ロシアの内乱の行方

 ブリゴジンの反乱は突然始まり突然終わった。ブリゴジンはベラルーシへ亡命。ワグネル軍の希望者はロシア軍傘下に編入という決着のようだが、このまますんなり落ち着くのだろうか。

  プリゴジンの部下たちは占拠したロストフを去り始めたと伝えられているが、ブリゴジンがベラルーシにすんなり落ち着くかどうかはまだ分からない。 プーチン大統領は、ワグネルがウクライナで提供してきた人員を早期に調達する必要があるだろうし、ワグネルを弾圧すれば、アフリカやシリアにおけるロシアの利益が影響される怖れがある。

 プーチンの部下の一人である著名人が「武装反乱」を主導し、首都近郊にまで到達した。 プーチンは、反乱を鎮圧するために武力を行使することに消極的だった。プリゴジンのようなポピュリスト超国家主義者を殉教者にすることを警戒していたのだろうか。そして、最終的に事態を収拾するためにベラルーシのルカシェンコを呼ばなければならなかった。

 四半世紀にわたり、プーチンはライバルグループ同士を戦わせ、有力なライバルを排除することで権力を維持してきたが、今回は、この戦略は裏目に出たようだ。ロシア内で唯一無二の強力で信頼できるリーダー像は大いに傷ついた。

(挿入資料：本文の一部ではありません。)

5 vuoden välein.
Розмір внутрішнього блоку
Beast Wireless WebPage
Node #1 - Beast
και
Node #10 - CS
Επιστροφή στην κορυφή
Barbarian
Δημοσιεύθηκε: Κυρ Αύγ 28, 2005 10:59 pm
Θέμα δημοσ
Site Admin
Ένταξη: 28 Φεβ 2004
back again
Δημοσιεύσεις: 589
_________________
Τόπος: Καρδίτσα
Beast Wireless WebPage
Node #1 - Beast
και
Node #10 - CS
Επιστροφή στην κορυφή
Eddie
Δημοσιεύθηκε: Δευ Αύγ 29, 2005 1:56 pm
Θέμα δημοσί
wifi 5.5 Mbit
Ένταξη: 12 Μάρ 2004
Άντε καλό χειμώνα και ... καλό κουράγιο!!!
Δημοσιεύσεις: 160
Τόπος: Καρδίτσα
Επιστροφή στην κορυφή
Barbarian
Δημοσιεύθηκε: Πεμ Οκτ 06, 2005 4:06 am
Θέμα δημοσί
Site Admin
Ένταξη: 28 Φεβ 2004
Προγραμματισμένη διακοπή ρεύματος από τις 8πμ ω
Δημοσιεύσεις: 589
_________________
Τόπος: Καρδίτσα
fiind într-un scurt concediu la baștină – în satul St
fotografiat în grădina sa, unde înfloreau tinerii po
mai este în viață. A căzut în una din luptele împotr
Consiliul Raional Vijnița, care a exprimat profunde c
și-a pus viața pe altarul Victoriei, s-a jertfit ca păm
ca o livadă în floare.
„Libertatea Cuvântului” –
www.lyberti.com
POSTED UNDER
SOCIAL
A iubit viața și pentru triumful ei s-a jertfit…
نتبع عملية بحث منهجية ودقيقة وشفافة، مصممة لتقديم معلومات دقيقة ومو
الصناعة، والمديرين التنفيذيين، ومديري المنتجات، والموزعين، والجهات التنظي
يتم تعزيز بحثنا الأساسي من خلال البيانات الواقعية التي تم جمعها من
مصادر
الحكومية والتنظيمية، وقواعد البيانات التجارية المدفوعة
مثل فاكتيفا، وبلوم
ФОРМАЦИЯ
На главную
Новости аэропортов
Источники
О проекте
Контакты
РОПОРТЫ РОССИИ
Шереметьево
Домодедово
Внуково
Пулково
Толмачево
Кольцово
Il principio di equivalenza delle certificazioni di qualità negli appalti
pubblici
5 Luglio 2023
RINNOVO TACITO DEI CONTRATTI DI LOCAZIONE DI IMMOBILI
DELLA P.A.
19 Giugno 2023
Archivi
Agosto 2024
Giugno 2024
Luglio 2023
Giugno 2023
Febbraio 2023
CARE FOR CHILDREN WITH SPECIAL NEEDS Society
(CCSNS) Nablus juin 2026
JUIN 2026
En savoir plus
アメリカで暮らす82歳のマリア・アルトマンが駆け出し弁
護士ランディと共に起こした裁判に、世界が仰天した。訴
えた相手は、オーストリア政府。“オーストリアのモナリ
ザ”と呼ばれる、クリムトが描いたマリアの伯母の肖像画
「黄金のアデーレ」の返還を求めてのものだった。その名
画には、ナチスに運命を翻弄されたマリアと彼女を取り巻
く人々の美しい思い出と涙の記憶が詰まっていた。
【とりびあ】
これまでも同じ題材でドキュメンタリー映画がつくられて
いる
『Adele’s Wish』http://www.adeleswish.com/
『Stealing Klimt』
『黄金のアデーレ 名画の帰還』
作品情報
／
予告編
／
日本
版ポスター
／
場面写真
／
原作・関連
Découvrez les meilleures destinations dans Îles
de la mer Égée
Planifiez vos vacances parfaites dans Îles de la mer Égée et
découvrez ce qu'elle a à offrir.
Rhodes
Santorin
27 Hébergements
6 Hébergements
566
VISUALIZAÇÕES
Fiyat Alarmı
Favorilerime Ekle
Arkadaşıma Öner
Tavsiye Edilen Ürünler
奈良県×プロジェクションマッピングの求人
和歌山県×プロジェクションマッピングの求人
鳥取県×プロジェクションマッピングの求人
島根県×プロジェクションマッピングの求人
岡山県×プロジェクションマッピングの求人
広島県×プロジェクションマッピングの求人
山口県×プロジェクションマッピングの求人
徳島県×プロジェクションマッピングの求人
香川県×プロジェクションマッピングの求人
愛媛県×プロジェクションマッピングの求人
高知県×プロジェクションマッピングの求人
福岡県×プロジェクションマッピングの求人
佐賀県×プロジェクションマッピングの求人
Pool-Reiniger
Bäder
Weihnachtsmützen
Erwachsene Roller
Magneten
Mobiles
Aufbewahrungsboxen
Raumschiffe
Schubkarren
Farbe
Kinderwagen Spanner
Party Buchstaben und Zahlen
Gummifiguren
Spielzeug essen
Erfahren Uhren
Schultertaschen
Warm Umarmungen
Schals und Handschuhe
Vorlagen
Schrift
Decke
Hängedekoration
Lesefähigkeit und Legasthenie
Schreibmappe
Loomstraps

 日本ではこれでウクライナの反転攻勢に弾みが付くという報道があるが、マスコミが事態をあおるのは考え物だ。今こそ、西側諸国は「ロシアの占領地域を、クリミア半島を含めて取り返す」というウクライナの夢想を戒めて、ロシアが揺らいでいる機をとらえ早期停戦をはかるべきだとおもわれる。外交力が試される局面だ。中国に先を越されてはならない。